> Image and design file data:

•••

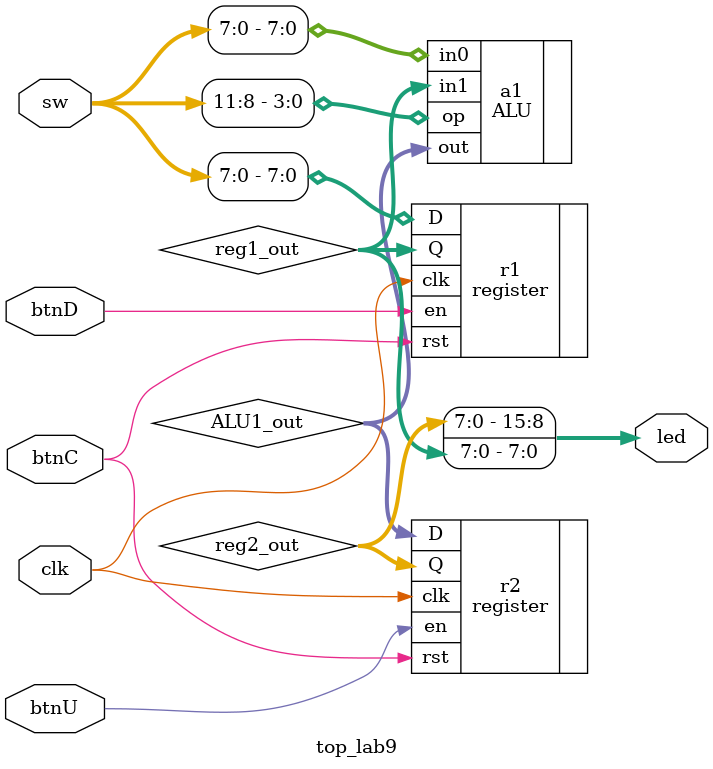
<source format=sv>
`timescale 1ns / 1ps

module top_lab9 #( parameter N = 8)(

    input btnU, btnD, clk, btnC,
    input [11:0] sw,
    output [15:0] led 
    );
    
    wire [7:0] reg1_out, ALU1_out, reg2_out;
    
    register r1( 
    .D(sw [7:0]), .en(btnD), .clk(clk), .rst(btnC),
    .Q(reg1_out));
    
    ALU a1(
    .in1(reg1_out), .in0(sw[7:0]), .op(sw[11:8]), 
    .out(ALU1_out));
    
    register r2(
    .D(ALU1_out), .en(btnU), .clk(clk), .rst(btnC), 
    .Q(reg2_out));
    
    assign led [7:0] = reg1_out; 
    assign led [15:8] = reg2_out; 
    
    
endmodule

</source>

•••

> Job:
With "btnD" as the string to find, copy every line of the records that holds it.

> Written solution:
    input btnU, btnD, clk, btnC,
    .D(sw [7:0]), .en(btnD), .clk(clk), .rst(btnC),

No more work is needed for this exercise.